Selbstversuch Ich mach’ mir eine Corona-Pläte

Solingen · 20 Euro gespart, aber zu welchem Preis? Morgenpost-Autor Fred Lothar Melchior mit einem zu späten Plädoyer für die rasche Rückkehr der Friseure.

 Autor Fred Lothar Melchior vor dem Haarschnitt.

Autor Fred Lothar Melchior vor dem Haarschnitt.

Foto: Fred Lothar Melchior

Auch ich war mal ein Jüngling mit lockigem Haar. Allerdings nur einmal – dank Wickler, Haube und fachkundiger Hände. Die Locken habe ich aufgegeben. Die professionelle Hilfe nahm ich gerne weiter in Anspruch – bis Corona kam. Mein letzter Friseurbesuch war im Februar. Ich sehe aus wie ein Waldschrat. Schallt mir deshalb von überall her entgegen: Bitte, bleib zu Hause?

Grübeln zu Hause bringt auf gefährliche Gedanken. Im Internet surfen auch. Eine Glatze, heißt es auf der Homepage von blackbeards, sei inzwischen eine Trendfrisur und kein Bekenntnis zu einer politischen Richtung. „Sie erfordert etwas Mut, hat aber eine umso stärkere Typveränderung zur Folge, und du kannst dich optisch völlig neu erfinden.“

 . . . und danach.

. . . und danach.

Foto: Peter Meuter

In einer Reihe mit Yul Brynner, Bruce Willis und Telly Savalas? Wie hat Kojak immer gesagt: „Who loves ya, baby?“ Wer liebt mich noch mit einer Pläte, wie es auf Solinger Platt heißt? Meine Frau ist skeptisch. Als junger Mann habe ich selbst dagegen gekämpft, dass die Geheimratsecken größer wurden. Ich habe Tabletten und Tropfen geschluckt.

„Flow it, show it; Long as god can grow it, my hair”: Das war meine Hymne aus dem gleichnamigen Musical. Und die anderen konnten sich damit trösten, dass Männer mit Glatze angeblich erfolgreicher, intelligenter, dominanter, selbstsicherer wirken – und wegen ihrer vermeintlichen Virilität mehr Schlag bei Frauen haben.
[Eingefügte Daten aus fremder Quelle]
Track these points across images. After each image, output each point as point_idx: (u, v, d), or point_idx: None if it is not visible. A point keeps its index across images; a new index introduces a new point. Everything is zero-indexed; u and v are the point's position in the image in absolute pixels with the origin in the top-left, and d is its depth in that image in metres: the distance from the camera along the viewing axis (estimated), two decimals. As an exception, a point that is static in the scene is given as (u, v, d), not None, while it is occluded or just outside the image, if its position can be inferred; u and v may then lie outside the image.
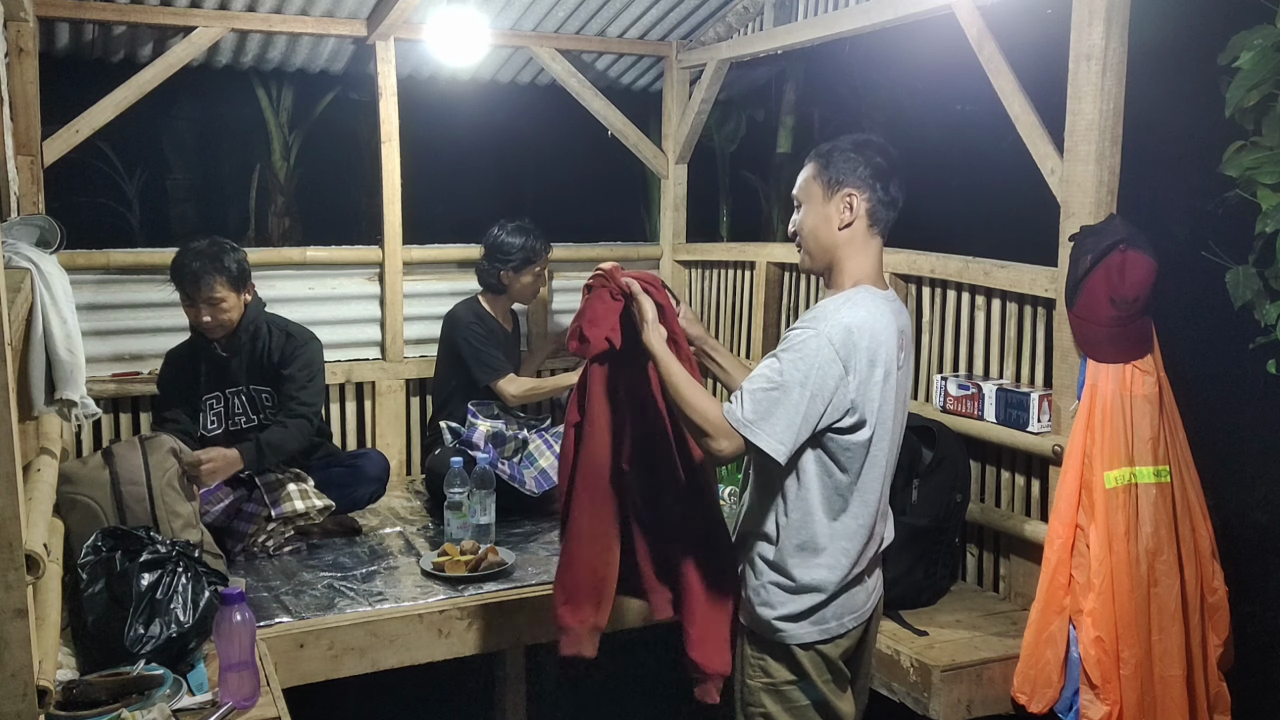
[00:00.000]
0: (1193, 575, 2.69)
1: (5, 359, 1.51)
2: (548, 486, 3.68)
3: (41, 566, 1.61)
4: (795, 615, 2.11)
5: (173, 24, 3.87)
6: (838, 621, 2.13)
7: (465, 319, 3.98)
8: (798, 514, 2.11)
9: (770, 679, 2.16)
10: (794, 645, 2.12)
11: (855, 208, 2.11)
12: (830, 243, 2.14)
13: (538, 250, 3.98)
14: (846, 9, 3.70)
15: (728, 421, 2.03)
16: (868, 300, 2.08)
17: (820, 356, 1.99)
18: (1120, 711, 2.60)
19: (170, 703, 2.13)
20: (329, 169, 5.98)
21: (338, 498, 3.50)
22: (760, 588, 2.14)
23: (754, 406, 2.01)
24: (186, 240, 3.39)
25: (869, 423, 2.06)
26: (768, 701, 2.16)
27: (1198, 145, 3.10)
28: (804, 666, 2.13)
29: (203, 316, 3.30)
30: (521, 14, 4.29)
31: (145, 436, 2.97)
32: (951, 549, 3.12)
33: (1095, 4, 2.69)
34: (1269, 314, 2.86)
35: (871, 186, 2.11)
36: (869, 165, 2.11)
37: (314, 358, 3.48)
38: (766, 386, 2.02)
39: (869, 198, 2.11)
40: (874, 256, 2.15)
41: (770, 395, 2.00)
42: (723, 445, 2.04)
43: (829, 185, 2.13)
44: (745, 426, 2.01)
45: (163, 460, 2.86)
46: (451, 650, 2.98)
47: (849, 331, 2.01)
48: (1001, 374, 3.19)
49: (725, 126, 5.83)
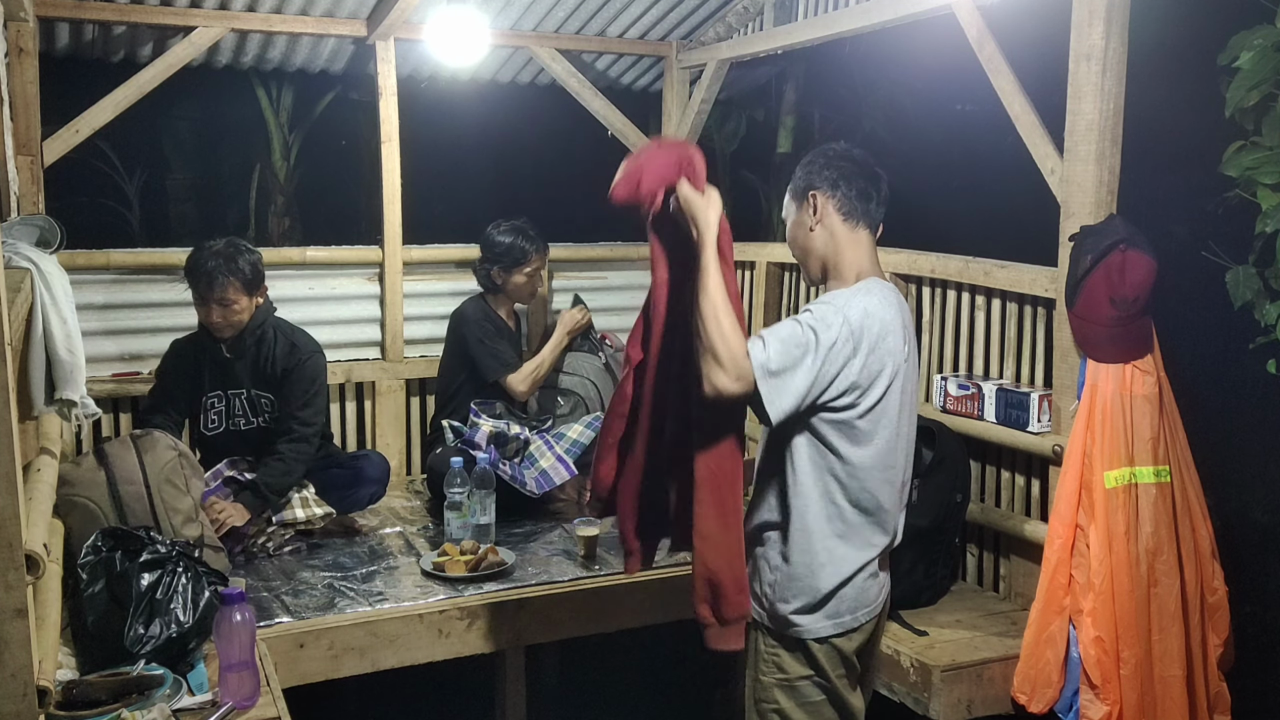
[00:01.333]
0: (1193, 575, 2.69)
1: (5, 359, 1.51)
2: (548, 487, 3.69)
3: (41, 566, 1.61)
4: (809, 609, 2.12)
5: (173, 24, 3.87)
6: (851, 615, 2.14)
7: (474, 316, 3.98)
8: (807, 505, 2.10)
9: (784, 674, 2.16)
10: (809, 640, 2.13)
11: (819, 206, 2.17)
12: (806, 245, 2.21)
13: (525, 250, 3.97)
14: (846, 9, 3.69)
15: (749, 362, 1.95)
16: (878, 289, 2.12)
17: (838, 333, 2.00)
18: (1120, 711, 2.60)
19: (170, 703, 2.13)
20: (329, 169, 5.97)
21: (338, 499, 3.50)
22: (774, 583, 2.14)
23: (780, 359, 1.97)
24: (204, 239, 3.41)
25: (869, 406, 2.06)
26: (781, 697, 2.16)
27: (1198, 145, 3.10)
28: (819, 661, 2.14)
29: (213, 316, 3.32)
30: (521, 14, 4.28)
31: (137, 434, 2.96)
32: (951, 549, 3.12)
33: (1095, 4, 2.69)
34: (1269, 314, 2.86)
35: (834, 184, 2.17)
36: (831, 167, 2.19)
37: (317, 374, 3.48)
38: (794, 342, 1.98)
39: (834, 194, 2.17)
40: (865, 251, 2.18)
41: (794, 354, 1.97)
42: (730, 384, 1.94)
43: (795, 194, 2.23)
44: (766, 378, 1.95)
45: (159, 457, 2.85)
46: (451, 650, 2.98)
47: (865, 314, 2.05)
48: (1001, 374, 3.19)
49: (725, 126, 5.83)
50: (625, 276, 4.86)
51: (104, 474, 2.77)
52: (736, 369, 1.94)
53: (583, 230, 4.87)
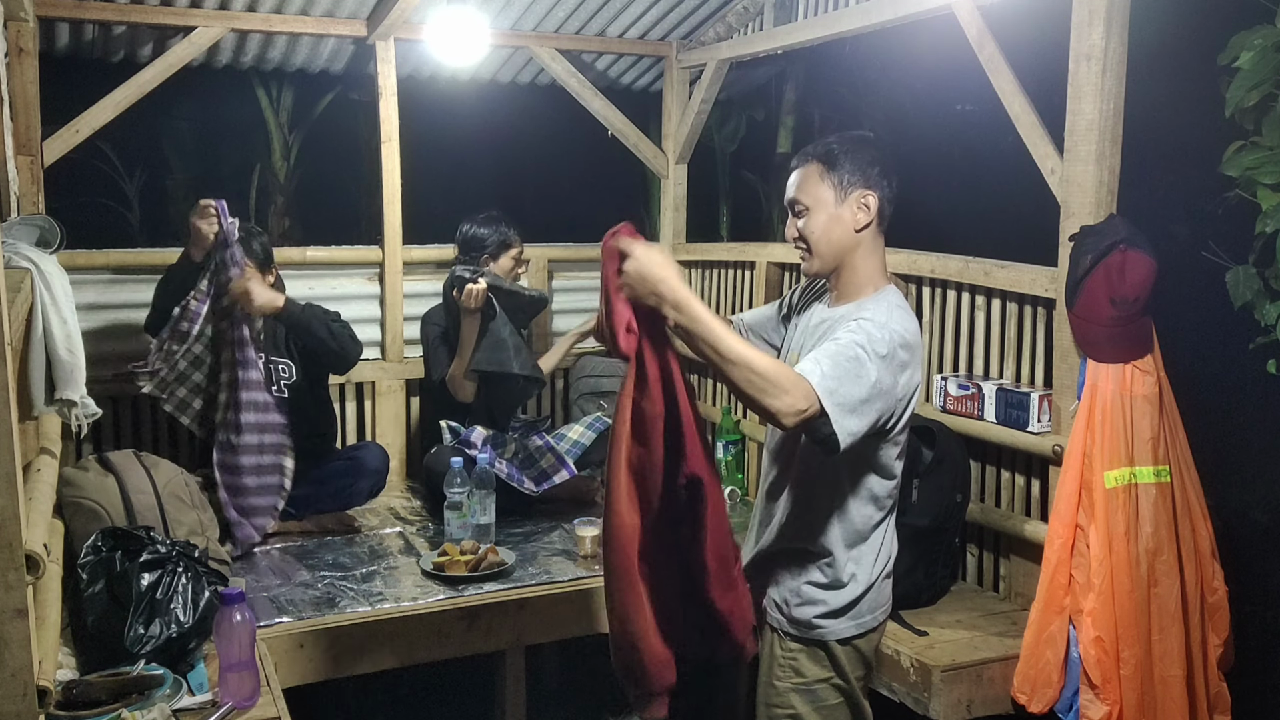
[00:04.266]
0: (1193, 575, 2.69)
1: (5, 359, 1.51)
2: (547, 486, 3.68)
3: (41, 566, 1.61)
4: (835, 612, 2.12)
5: (173, 24, 3.87)
6: (872, 615, 2.15)
7: (431, 318, 3.97)
8: (843, 513, 2.10)
9: (802, 678, 2.15)
10: (832, 641, 2.13)
11: (872, 207, 2.08)
12: (846, 245, 2.10)
13: (508, 234, 3.95)
14: (846, 9, 3.69)
15: (807, 381, 1.81)
16: (899, 298, 2.10)
17: (892, 352, 1.95)
18: (1120, 711, 2.60)
19: (170, 703, 2.13)
20: (329, 169, 5.98)
21: (337, 491, 3.52)
22: (798, 588, 2.14)
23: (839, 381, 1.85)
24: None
25: (909, 418, 2.07)
26: (797, 702, 2.15)
27: (1198, 145, 3.10)
28: (840, 663, 2.13)
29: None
30: (521, 14, 4.28)
31: (139, 453, 3.00)
32: (951, 549, 3.12)
33: (1095, 4, 2.69)
34: (1269, 314, 2.86)
35: (881, 185, 2.09)
36: (877, 164, 2.09)
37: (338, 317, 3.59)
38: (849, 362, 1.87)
39: (880, 196, 2.09)
40: (882, 255, 2.16)
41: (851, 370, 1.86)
42: (799, 402, 1.79)
43: (840, 187, 2.08)
44: (828, 396, 1.82)
45: (165, 472, 2.90)
46: (451, 650, 2.98)
47: (911, 334, 2.03)
48: (1001, 374, 3.18)
49: (725, 126, 5.83)
50: (625, 276, 4.86)
51: (114, 480, 2.77)
52: (797, 387, 1.80)
53: (583, 230, 4.88)
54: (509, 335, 3.71)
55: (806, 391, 1.81)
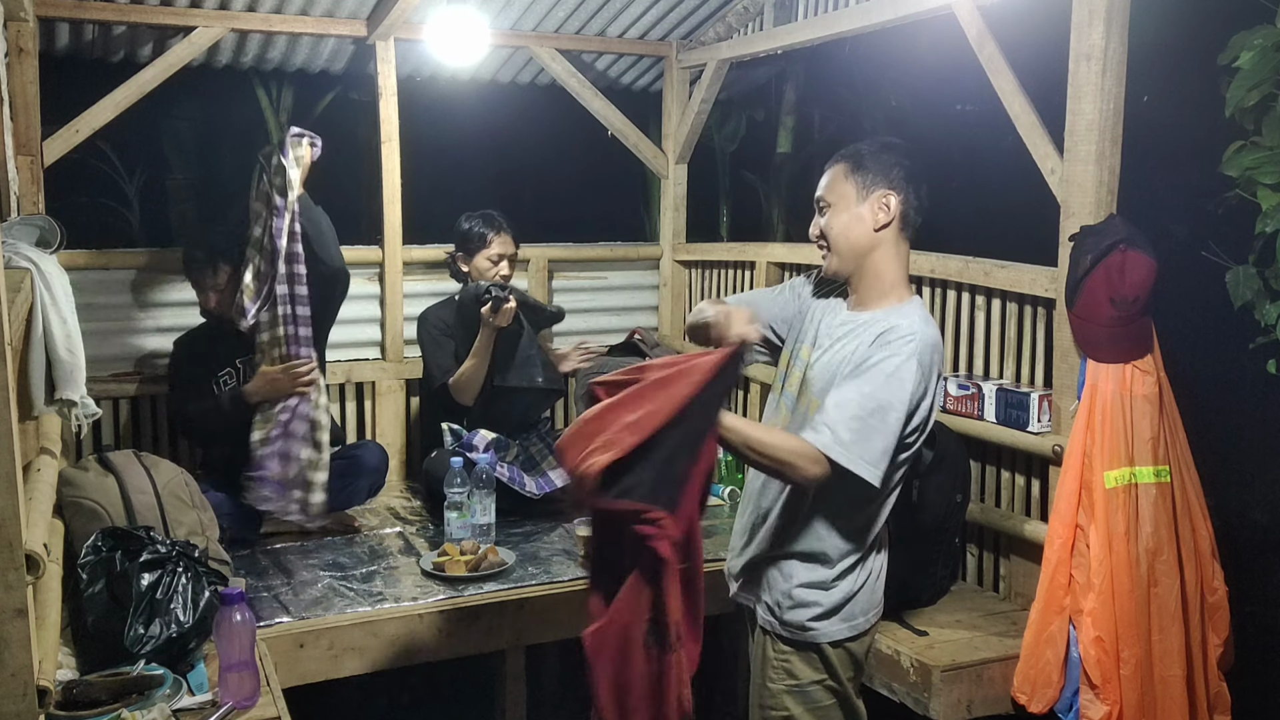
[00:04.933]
0: (1193, 575, 2.69)
1: (5, 359, 1.51)
2: (548, 488, 3.68)
3: (41, 566, 1.61)
4: (827, 614, 2.13)
5: (173, 24, 3.87)
6: (864, 617, 2.16)
7: (429, 318, 3.94)
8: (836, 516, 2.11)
9: (795, 680, 2.16)
10: (825, 644, 2.13)
11: (892, 208, 2.10)
12: (865, 244, 2.12)
13: (484, 234, 3.87)
14: (846, 9, 3.69)
15: (815, 448, 1.96)
16: (927, 313, 2.12)
17: (912, 379, 2.00)
18: (1120, 711, 2.60)
19: (170, 703, 2.13)
20: (329, 169, 5.96)
21: (338, 490, 3.51)
22: (790, 590, 2.14)
23: (850, 432, 1.97)
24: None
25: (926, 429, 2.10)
26: (790, 703, 2.16)
27: (1198, 145, 3.10)
28: (833, 664, 2.14)
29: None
30: (521, 14, 4.28)
31: (139, 453, 2.99)
32: (951, 549, 3.12)
33: (1095, 4, 2.69)
34: (1269, 314, 2.86)
35: (905, 188, 2.11)
36: (902, 167, 2.12)
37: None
38: (860, 414, 1.97)
39: (903, 199, 2.11)
40: (906, 261, 2.16)
41: (867, 423, 1.97)
42: (812, 471, 1.97)
43: (863, 186, 2.12)
44: (842, 452, 1.96)
45: (164, 472, 2.88)
46: (451, 650, 2.98)
47: (933, 350, 2.05)
48: (1001, 374, 3.19)
49: (725, 126, 5.83)
50: (625, 276, 4.87)
51: (113, 480, 2.77)
52: (807, 458, 1.97)
53: (583, 230, 4.88)
54: (536, 352, 3.80)
55: (816, 459, 1.97)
Werde ich ohne Haare kraftlos wie Samson werden? Oder nur bescheuert wie ein Egghead aussehen? Schneide ich alte Zöpfe ab oder werden meine Freunde kein gutes Haar an der Totaloperation lassen? Was brauche ich überhaupt für das Experiment? Der Blick in die Badezimmer-Schubladen zeigt: Alles da. Neben der „Delfin“-Haarschere aus Solinger Fertigung liegt eine manuelle Schneidemaschine, wie sie die Altvorderen benutzt haben. Außerdem gibt es einen elektrischen Rasierer, einen Langhaarschneider und einen Einweg-Nassrasierer.

Zur Erinnerung ein Foto mit Fell. Und dann ans Werk, bevor der Mut nachlässt. Die ersten Strähnen fallen. Und da hinter jedem starken Mann eine starke Frau steht, ist auch der Nacken kein Problem. Es sei eine Kunst, die Glatze zu glätten, erzählt mir die Wilkinson Sword GmbH auf ihrer Homepage. Aber vor dem letzten Schritt schrecke ich zurück: Der Millimeter, den der Langhaarschneider übriggelassen hat, soll bleiben. Okay: Wenn ich mich richtig erinnere, hat der Mecki bei mir schon als Kind komisch ausgesehen – trotz Friseur. Die Haare waren nicht dick genug. Trotzdem jetzt der neue Versuch: eine Kurzhaar-Frisur à la Friedrich Joloff, als er Oberst Villa in „Raumpatrouille“ spielte.

Die Haarpracht, die sich im Waschbecken gesammelt hat, wiegt laut Waage drei Gramm. Erstaunlich, wie warm drei Gramm halten können. Und wie geht es weiter? Einem Onkel sollen in seiner Kindheit einmal die Haare ratzfatz abgeschnitten worden sein (wegen Läusen?) – nur um danach stärker zurückzukommen.

Der Blick in den Spiegel lässt den Heimwerker erst einmal ratlos zurück. 20 Euro gespart, aber zu welchem Preis? Was kostet ein Toupet? Was eine Haarverpflanzung? Eine halbe Stunde später kommt dann die Meldung, dass die Friseursalons ab dem 4. Mai wieder öffnen dürfen. Können Corona-Viren lachen?

PS: Habe eben den neuen Prospekt von Walbusch mit UV-Schutz Faltkappen bekommen. Woher wissen die das?